Data excerpts
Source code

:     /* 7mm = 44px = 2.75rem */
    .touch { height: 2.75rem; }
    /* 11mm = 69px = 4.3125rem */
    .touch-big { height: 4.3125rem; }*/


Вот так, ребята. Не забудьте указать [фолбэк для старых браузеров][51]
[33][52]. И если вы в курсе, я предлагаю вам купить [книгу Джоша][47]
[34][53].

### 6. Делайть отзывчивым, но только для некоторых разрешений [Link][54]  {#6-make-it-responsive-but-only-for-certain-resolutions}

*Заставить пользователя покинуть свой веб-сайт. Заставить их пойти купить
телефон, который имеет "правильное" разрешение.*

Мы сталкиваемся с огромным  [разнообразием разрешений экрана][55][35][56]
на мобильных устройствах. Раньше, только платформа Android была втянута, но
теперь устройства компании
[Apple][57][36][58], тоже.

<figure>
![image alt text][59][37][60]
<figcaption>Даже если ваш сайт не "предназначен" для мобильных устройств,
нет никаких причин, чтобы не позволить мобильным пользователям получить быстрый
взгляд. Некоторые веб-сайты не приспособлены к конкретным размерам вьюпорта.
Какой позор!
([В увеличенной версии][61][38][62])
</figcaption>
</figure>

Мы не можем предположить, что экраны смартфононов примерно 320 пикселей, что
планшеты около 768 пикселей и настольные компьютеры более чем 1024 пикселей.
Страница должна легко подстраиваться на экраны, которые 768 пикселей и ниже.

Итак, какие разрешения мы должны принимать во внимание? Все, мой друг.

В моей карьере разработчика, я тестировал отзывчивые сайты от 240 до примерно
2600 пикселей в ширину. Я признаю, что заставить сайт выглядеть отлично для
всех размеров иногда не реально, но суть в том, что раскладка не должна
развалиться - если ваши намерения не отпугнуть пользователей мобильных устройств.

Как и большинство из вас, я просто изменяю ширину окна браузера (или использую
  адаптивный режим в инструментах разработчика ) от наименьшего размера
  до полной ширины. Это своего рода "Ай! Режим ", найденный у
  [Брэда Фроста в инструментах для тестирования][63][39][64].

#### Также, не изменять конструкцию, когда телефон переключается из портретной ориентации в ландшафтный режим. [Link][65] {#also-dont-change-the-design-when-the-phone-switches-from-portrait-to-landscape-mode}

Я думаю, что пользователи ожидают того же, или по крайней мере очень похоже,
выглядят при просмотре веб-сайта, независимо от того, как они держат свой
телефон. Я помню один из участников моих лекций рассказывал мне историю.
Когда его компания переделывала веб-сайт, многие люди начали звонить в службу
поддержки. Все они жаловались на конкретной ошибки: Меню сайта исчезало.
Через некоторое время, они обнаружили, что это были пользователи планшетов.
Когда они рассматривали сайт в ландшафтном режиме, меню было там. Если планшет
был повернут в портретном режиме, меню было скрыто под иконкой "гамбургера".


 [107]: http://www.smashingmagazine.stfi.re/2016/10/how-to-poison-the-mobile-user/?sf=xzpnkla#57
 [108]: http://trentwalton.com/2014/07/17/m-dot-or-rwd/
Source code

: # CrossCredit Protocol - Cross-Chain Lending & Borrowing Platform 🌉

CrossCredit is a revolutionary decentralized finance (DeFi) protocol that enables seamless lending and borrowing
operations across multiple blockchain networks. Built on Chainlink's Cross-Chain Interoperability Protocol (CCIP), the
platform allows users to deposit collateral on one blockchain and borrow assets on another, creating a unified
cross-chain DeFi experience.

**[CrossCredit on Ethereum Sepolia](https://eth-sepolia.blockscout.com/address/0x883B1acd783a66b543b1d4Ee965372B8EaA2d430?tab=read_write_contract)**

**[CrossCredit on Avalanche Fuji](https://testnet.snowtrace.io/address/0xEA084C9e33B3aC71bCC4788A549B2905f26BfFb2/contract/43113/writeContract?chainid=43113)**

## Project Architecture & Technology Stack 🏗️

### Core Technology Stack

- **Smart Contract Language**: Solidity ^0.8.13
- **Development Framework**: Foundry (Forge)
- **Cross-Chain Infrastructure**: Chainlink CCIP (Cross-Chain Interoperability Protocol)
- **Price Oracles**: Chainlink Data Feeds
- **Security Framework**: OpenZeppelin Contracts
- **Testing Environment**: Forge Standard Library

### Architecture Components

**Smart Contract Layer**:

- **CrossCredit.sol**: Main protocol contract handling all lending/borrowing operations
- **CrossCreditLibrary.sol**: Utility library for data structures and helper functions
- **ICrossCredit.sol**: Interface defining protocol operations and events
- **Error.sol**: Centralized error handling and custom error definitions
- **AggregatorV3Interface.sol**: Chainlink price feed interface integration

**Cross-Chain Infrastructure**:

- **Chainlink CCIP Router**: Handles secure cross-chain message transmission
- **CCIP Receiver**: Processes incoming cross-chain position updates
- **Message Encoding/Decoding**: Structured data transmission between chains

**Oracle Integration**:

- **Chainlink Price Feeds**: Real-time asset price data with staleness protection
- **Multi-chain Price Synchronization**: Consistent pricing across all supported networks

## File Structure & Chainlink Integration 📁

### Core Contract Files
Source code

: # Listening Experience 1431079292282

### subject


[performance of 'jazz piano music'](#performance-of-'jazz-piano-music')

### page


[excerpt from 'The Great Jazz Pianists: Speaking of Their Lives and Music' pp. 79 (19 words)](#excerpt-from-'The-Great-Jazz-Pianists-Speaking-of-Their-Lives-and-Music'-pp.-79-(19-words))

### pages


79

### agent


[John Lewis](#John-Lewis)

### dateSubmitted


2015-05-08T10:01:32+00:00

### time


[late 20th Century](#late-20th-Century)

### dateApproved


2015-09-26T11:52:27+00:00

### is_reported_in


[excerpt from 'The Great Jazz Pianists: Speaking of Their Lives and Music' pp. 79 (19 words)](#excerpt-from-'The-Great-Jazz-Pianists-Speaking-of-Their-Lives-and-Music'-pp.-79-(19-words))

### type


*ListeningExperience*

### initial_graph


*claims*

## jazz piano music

◆ **Required action**
Find and copy each line of the data where "handling" is present.

◆ **Written response**
- **CrossCredit.sol**: Main protocol contract handling all lending/borrowing operations
- **Error.sol**: Centralized error handling and custom error definitions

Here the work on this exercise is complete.